My only advice would be- If you're going big, get a gas sprayer.


----------



## richmondpainting (Feb 24, 2012)

Well....I already bought it the other day....the idea is to have something more versatile and easier to move around...so some one can go finish a small area or touch...ect while the big pump with the two lines is starting in a new area...

Or for smaller dry fall jobs....the 6900 is just to big at times.....but I still need anotger big boy too.....ill wait a couple months before I do that tho..


----------



## mr.fixit (Aug 16, 2009)

yes you can run two guns


----------



## richmondpainting (Feb 24, 2012)

mr.fixit said:


> yes you can run two guns


How do you feel about that though ? 

I was going to rent one in Indiana and they weren't to thrilled about two guns and dry fall.....I really.
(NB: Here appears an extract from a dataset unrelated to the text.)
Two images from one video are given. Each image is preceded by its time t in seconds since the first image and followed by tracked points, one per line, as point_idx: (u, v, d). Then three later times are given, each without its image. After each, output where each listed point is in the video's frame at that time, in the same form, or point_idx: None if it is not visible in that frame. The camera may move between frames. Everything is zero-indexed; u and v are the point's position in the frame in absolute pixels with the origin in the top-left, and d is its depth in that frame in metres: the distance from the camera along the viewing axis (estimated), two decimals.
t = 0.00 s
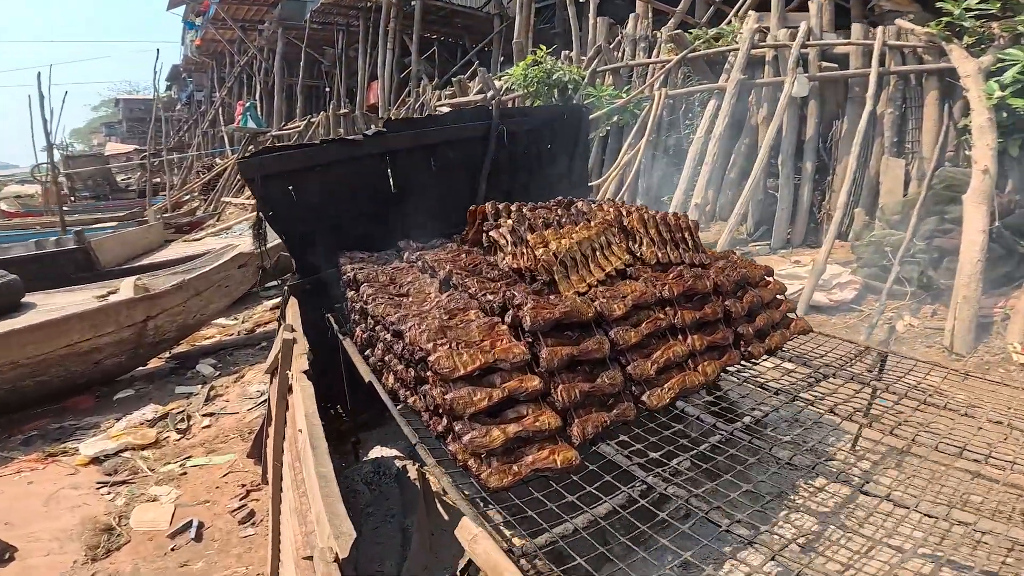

Got it to keep up better and small retail dryfall jobs....

How would it handle it I guess ?

And sherwin told me no dry fall period at one store....


----------



## Jtpaintalot (May 4, 2011)

Sounds like a reasonable deal I just picked up new 640 I in Canada for $1600.00


----------



## painter1986 (Mar 19, 2012)

I got the 840 Impact as my first sprayer. Love it. We ended up getting a few smaller ones for interiors/when we don't feel like lugging the 840 around. I had to get it re-packed only once, and that cost about 200$, so repair costs aren't too bad. I only paid 1200 for mine, new. Found at a pawn shop, and hopped on it as quick as I could. I don't think they even bothered to look up what those things go for used, let alone new. 2200 is a decent price for a new one. We run 2 lines, 250 feet each - it keeps up just fine (nothing larger than 615/617 tips though. Never sprayed drywfall with it though. We have sprayed dryfall with a 495, and it worked just fine. You'll love the 840.


----------



## richmondpainting (Feb 24, 2012)

painter1986 said:


> I got the 840 Impact as my first sprayer. Love it. We ended up getting a few smaller ones for interiors/when we don't feel like lugging the 840 around. I had to get it re-packed only once, and that cost about 200$, so repair costs aren't too bad. I only paid 1200 for mine, new. Found at a pawn shop, and hopped on it as quick as I could. I don't think they even bothered to look up what those things go for used, let alone new. 2200 is a decent price for a new one. We run 2 lines, 250 feet each - it keeps up just fine (nothing larger than 615/617 tips though. Never sprayed drywfall with it though. We have sprayed dryfall with a 495, and it worked just fine. You'll love the 840.


Saw it at the pro show yesterday for $2018.00 lol


----------